Alte Ideen werden wieder modern.

Um 6.20 Uhr Aufbruch in Berlin Richtung Erfurt, es ist lausig kalt. Verfroren komme ich im Hauptbahnhof an und erreiche sogar den früheren Zug nach Erfurt. In der Bahn treffe ich meinen Berlin Büroleiter und Dr. Benjamin Hoff, den Berliner Staatssekretär, der in meinem Kompetenzteam für Gesundheitspolitik und Verbraucherschutz zuständig ist. So können wir in Erfurt auch gleich eine Fahrgemeinschaft zu dem Hotel bilden, in dem unsere Beratung stattfindet. Die Thüringer Landtagsfraktion, das Kompetenzteam und die Vertreter der Wahlkampfleitung treffen sich, um die Schritte der nächsten Wochen bis zur heißen Wahlkampfphase zu erörtern.

Inhaltlich feilen wir an einem Maßnahmeplan, wie die Gelder aus dem Konjunkturpaket II schneller in die Kommunen kommen. Da müssen Schulen saniert, Straßen gebaut oder auch Schienenverbindungen geschlossen werden. Aber es müssen auch sozialversicherungspflichtige Arbeitsplätze statt Ein-Euro-Jobs entstehen. Außerdem geht es auch um das Wohnungsthema: Ein großer Wohnungsspekulant ist gerade insolvent gegangen und da stehen nun 1700 Wohnungen zur Zwangsveräußerung. Dazu kommen noch weitere kommunale Wohnungsbestände, die auch verkauft werden sollen. Also könnten ziemlich schnell 20.000 Wohnungen in Thüringen zur Spekulationsware werden. Das wollen wir mit einem “Schutzschirm” verhindern. Außerdem wollen wir den Stadtumbau weiter vorantreiben, die Altschulden verringern und die Wohnungsbetriebe zu Partnern bei der Energiegewinnung machen. Da lohnt sich doch die Debatte um die Renaissance von öffentlichem Eigentum. Sparkassen, Stadtwerke und Wohnungsgesellschaften werden wieder geachtete Partner in der Region – die Privatisierungsideologie ist gescheitert. Nun heißt es neue Wege gehen und alte Eigentumsformen wie den Genossenschaftsgedanken wieder neu zu denken. Aber auch Bürgerkraftwerke sollen ermöglicht werden und Solardörfer (weiter) entwickelt werden. Wir reden auch über Forst und Agrarforst, also über den Thüringer Rohstoff schlechthin. Hier kann viel mehr zusammen entwickelt werden, wenn man den ländlichen Raum mit allen Akteuren zusammen denkt. Der Landesforstbetrieb als Partner in der Rohstoffgewinnung und die Agrargenossenschaften als gleichberechtigte Partner, um Energiegewinnung zusammen zu optimieren. Dazu braucht man aber auch ein Zusammenwirken der Stadtwerke und wenn E.ON die Anteile der Thüringer Stadtwerke verkaufen will, warum sollte man sie jetzt nicht aufkaufen und so einen starken Thüringer Stadtwerke Verbund schmieden. Da könnten die Stromtrassen übernommen werden und die Agrarbetriebe zu Biomasse und Holzlieferanten gemacht werden, um über viele Wege dann soviel Wärme und Strom zu produzieren, wie in Thüringen verbraucht wird. Derzeit importieren wir Energie – warum sollten wir mit vielen Kleinkraftwerken nicht zum Exporteur werden?
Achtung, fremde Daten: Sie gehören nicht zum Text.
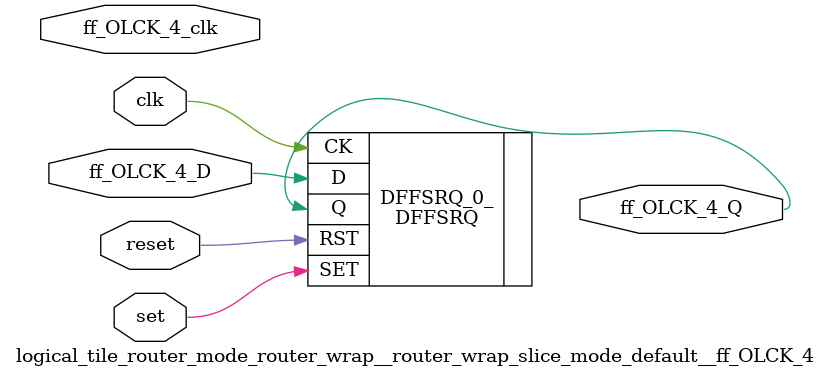
<source format=v>
`default_nettype none

module logical_tile_router_mode_router_wrap__router_wrap_slice_mode_default__ff_OLCK_4(set,
                                                                                       reset,
                                                                                       clk,
                                                                                       ff_OLCK_4_D,
                                                                                       ff_OLCK_4_Q,
                                                                                       ff_OLCK_4_clk);
//----- GLOBAL PORTS -----
input [0:0] set;
//----- GLOBAL PORTS -----
input [0:0] reset;
//----- GLOBAL PORTS -----
input [0:0] clk;
//----- INPUT PORTS -----
input [0:0] ff_OLCK_4_D;
//----- OUTPUT PORTS -----
output [0:0] ff_OLCK_4_Q;
//----- CLOCK PORTS -----
input [0:0] ff_OLCK_4_clk;

//----- BEGIN wire-connection ports -----
wire [0:0] ff_OLCK_4_D;
wire [0:0] ff_OLCK_4_Q;
wire [0:0] ff_OLCK_4_clk;
//----- END wire-connection ports -----


//----- BEGIN Registered ports -----
//----- END Registered ports -----



// ----- BEGIN Local short connections -----
// ----- END Local short connections -----
// ----- BEGIN Local output short connections -----
// ----- END Local output short connections -----

	DFFSRQ DFFSRQ_0_ (
		.SET(set),
		.RST(reset),
		.CK(clk),
		.D(ff_OLCK_4_D),
		.Q(ff_OLCK_4_Q));

endmodule
// ----- END Verilog module for logical_tile_router_mode_router_wrap__router_wrap_slice_mode_default__ff_OLCK_4 -----

//----- Default net type -----
`default_nettype wire




</source>
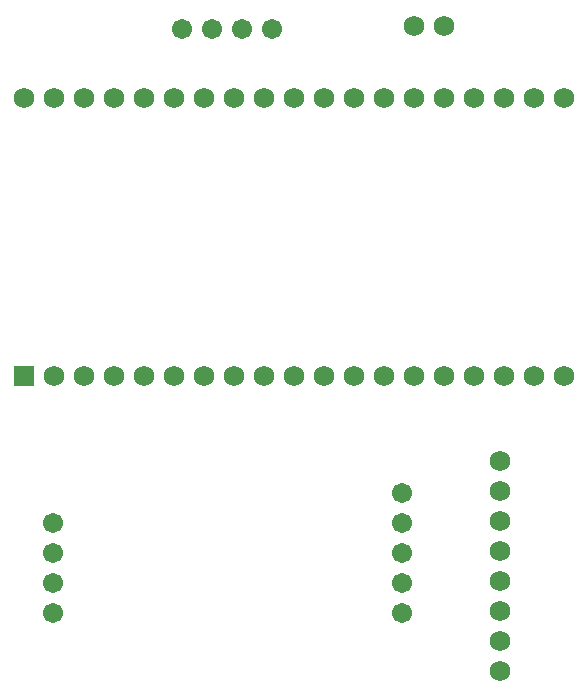
<source format=gbr>
%TF.GenerationSoftware,Altium Limited,Altium Designer,24.6.1 (21)*%
G04 Layer_Color=8388736*
%FSLAX45Y45*%
%MOMM*%
%TF.SameCoordinates,4AD75283-6A23-4CB8-A15C-AB691BBDECAE*%
%TF.FilePolarity,Negative*%
%TF.FileFunction,Soldermask,Top*%
%TF.Part,Single*%
G01*
G75*
%TA.AperFunction,ComponentPad*%
%ADD18C,1.73320*%
%ADD19R,1.73320X1.73320*%
%ADD20C,1.72720*%
%ADD21C,1.71120*%
D18*
X736035Y5343328D02*
D03*
X990035D02*
D03*
X1244035D02*
D03*
X1498035D02*
D03*
X1752035D02*
D03*
X2006035D02*
D03*
X2260035D02*
D03*
X2514035D02*
D03*
X2768035D02*
D03*
X3022035D02*
D03*
X3276035D02*
D03*
X3530035D02*
D03*
X3784035D02*
D03*
X4038035D02*
D03*
X4292035D02*
D03*
X4546035D02*
D03*
X5054035D02*
D03*
X5308035D02*
D03*
X4800035D02*
D03*
X5309035Y2993828D02*
D03*
X5055035D02*
D03*
X4801035D02*
D03*
X4547035D02*
D03*
X4293035D02*
D03*
X4039035D02*
D03*
X3785035D02*
D03*
X3531035D02*
D03*
X3277035D02*
D03*
X3023035D02*
D03*
X2769035D02*
D03*
X2515035D02*
D03*
X2261035D02*
D03*
X2007035D02*
D03*
X1753035D02*
D03*
X1499035D02*
D03*
X1245035D02*
D03*
X991035D02*
D03*
D19*
X737035D02*
D03*
D20*
X4292035Y5952928D02*
D03*
X4038035D02*
D03*
X4761935Y491928D02*
D03*
Y745928D02*
D03*
Y999928D02*
D03*
Y1253928D02*
D03*
Y1507928D02*
D03*
Y1761928D02*
D03*
Y2015928D02*
D03*
Y2269928D02*
D03*
D21*
X2831535Y5927528D02*
D03*
X2577535D02*
D03*
X2323535D02*
D03*
X2069535D02*
D03*
X3936435Y2003228D02*
D03*
Y1749228D02*
D03*
Y1495228D02*
D03*
Y1241228D02*
D03*
Y987228D02*
D03*
X982435Y1749228D02*
D03*
Y1495228D02*
D03*
Y1241228D02*
D03*
Y987228D02*
D03*
%TF.MD5,bd3d3dccf743ff7bca616c9b42c9f005*%
M02*

</source>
Nach dieser Beratung geht es für mich gleich zur nächsten: Die Konferenz der Erfurter Basisgruppenvorsitzenden. Die Genossen löchern mich mit Fragen zu Berlin und natürlich zu unserer Thüringer Wahlstrategie. Gegen 19.45 Uhr dann zurück nach Berlin, denn die Föderalismuskommission tagt morgen das letzte Mal. Da muss ich früh im Bundestag sein, um unsere schweren Bedenken bezüglich der Verfassungsmäßigkeit des Projekts noch zu Papier zu bringen und der Kommission wenigstens schriftlich vorzulegen. Soll keiner sagen, dass der Verdacht auf Verfassungswidrigkeit nicht bekannt gewesen wäre. Ohnehin bin ich gespannt, wie der Bundespräsident mit diesem faulen Kompromiss umgehen wird. Eigentlich dürfte er die Gesetzesänderung nicht unterschreiben.